La preuve, encore, avec Anne Hiltpold. Souvenez-vous, c'était en 2024. Alertée, la cheffe du Département genevois de l'instruction publique avait mis fin sur le champ à la diffusion d’un questionnaire conçu par la faculté de psychologie de l’Université de Genève, qui demandait aux élèves d’une école primaire de déterminer leur ressenti de genre et de préciser sous quel sexe ils étaient nés, les parents des plus petits étant appelés à cocher les cases à leur place. La nature facultative du questionnaire, précaution d’usage, ne trompait personne.

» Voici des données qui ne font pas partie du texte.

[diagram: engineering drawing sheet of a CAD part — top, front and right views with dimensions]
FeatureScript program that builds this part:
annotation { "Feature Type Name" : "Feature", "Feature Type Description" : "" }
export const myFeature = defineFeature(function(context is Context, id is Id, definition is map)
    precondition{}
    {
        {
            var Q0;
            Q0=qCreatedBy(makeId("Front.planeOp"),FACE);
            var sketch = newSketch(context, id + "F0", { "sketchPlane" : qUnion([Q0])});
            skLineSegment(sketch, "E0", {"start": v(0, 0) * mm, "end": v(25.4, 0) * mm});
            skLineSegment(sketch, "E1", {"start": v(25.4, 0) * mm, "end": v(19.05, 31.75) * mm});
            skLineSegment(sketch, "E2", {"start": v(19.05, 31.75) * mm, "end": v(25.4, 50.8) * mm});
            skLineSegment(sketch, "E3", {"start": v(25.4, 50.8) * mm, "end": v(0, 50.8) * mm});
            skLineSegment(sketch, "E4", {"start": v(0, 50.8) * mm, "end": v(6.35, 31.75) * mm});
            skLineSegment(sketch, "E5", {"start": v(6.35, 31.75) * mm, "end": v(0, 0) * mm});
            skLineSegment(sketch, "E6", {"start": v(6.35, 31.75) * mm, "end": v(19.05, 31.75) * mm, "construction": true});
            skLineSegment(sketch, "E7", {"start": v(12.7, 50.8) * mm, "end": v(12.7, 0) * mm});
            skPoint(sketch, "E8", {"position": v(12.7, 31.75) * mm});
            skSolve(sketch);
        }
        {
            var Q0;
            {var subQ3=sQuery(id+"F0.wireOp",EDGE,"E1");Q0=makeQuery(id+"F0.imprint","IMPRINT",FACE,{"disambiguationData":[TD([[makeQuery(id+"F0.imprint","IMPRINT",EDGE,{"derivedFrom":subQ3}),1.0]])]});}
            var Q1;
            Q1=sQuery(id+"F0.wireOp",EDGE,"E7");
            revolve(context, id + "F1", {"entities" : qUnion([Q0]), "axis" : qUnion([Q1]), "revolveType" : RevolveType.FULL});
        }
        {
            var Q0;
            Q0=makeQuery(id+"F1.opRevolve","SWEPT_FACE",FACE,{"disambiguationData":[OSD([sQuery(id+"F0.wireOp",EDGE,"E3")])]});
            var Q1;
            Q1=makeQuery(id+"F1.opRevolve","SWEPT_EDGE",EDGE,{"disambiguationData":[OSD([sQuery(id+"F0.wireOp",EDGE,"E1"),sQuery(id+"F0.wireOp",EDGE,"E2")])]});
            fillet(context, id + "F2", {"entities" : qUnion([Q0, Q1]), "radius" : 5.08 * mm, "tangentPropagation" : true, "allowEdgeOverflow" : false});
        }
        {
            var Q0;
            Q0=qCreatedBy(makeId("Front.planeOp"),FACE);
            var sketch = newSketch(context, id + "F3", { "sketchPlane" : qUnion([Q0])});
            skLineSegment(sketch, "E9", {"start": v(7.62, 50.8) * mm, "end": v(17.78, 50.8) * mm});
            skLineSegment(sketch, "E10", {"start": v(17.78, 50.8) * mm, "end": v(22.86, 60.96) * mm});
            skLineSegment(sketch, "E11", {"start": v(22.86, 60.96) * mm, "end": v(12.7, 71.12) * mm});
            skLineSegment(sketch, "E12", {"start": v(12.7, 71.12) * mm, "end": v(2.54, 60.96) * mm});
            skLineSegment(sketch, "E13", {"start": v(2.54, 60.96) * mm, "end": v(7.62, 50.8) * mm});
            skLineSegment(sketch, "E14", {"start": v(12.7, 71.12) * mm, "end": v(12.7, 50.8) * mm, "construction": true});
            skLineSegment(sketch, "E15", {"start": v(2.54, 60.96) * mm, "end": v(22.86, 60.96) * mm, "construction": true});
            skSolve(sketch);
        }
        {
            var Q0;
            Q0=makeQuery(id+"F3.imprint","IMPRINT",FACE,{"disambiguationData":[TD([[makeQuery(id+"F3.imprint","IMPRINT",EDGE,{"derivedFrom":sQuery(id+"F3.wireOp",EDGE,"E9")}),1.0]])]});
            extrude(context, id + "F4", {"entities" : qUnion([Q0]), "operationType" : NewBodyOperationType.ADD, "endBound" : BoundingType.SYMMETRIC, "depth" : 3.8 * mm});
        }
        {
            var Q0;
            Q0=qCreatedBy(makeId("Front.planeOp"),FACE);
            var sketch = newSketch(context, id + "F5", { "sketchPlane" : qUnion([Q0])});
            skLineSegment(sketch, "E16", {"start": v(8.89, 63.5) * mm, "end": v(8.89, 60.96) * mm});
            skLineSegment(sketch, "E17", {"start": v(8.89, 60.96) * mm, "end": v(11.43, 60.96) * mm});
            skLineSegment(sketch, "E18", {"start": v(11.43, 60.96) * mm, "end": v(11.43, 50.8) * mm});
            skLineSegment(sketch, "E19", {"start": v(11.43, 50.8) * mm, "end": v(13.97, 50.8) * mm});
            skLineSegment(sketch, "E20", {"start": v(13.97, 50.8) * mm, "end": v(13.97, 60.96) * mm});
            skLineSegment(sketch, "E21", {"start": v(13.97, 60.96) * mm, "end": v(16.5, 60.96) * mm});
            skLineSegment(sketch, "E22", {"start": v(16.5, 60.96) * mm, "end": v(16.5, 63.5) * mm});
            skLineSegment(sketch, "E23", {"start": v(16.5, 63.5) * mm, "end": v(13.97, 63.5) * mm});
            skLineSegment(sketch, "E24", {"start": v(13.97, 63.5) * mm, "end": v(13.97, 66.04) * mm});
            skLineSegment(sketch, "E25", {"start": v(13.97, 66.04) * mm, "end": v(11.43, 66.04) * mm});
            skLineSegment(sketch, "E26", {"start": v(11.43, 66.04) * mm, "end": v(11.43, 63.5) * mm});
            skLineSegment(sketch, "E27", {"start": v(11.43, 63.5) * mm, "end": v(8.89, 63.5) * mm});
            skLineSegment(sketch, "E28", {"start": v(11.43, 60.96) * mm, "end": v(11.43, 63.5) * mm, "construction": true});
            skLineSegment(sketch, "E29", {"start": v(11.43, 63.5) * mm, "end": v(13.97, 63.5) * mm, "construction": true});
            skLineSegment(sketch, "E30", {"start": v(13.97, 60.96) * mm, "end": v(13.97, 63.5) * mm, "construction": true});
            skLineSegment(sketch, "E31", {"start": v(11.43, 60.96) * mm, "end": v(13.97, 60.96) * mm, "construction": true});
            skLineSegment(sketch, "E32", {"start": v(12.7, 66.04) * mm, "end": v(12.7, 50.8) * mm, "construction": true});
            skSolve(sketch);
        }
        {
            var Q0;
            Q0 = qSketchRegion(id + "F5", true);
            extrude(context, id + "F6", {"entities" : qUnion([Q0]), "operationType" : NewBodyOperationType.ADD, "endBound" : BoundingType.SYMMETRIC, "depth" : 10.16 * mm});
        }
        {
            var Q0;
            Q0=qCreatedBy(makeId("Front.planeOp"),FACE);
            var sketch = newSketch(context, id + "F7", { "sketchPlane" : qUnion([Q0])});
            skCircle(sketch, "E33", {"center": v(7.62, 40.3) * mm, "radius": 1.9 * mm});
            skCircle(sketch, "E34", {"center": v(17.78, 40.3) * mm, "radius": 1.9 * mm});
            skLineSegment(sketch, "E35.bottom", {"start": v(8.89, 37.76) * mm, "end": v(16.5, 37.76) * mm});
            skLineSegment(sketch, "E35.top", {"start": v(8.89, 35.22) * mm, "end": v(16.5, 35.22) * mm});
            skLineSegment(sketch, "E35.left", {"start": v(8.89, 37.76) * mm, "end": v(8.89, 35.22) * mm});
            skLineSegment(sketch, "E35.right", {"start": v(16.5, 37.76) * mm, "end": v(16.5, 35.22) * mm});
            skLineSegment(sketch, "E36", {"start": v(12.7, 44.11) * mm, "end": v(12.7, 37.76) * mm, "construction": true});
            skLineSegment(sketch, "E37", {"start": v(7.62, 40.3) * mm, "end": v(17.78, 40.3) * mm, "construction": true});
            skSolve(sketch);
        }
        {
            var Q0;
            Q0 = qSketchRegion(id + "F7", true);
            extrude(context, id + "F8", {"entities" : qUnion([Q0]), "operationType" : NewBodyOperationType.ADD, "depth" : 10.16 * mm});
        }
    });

Donald Trump et son vice-président JD Vance, l’idéologue du duo, mènent à présent une croisade contre l’université et les savoirs scientifiques. C’est dramatique. La démocratie suppose la liberté académique. Malheureusement, les universités américaines paient là des années de dérive woke, où l’autocensure et la peur d’être «cancellé» étaient devenues la norme. D’où, là aussi, l’explosion trumpiste, qui introduit dorénavant une censure inversée.
Face à l’offensive liberticide des trumpistes, il conviendrait de «sauver la science», entend-on. C'est une évidence. Mais nous ne pourrons pas faire l’économie d’une réflexion du poids pris par l’idéologie woke dans les sciences humaines, en Suisse aussi, où beaucoup tend au procès de l’Occident, qui aurait tous les torts, quand celui-ci doit au contraire s’affirmer contre les totalitarismes de toutes sortes.
Il y a donc une voie libérale, universaliste et laïque à opposer à Poutine, à Trump, aux wokes, aux théocrates. C’est la nôtre. Elle porte un nom: l’Etat de droit.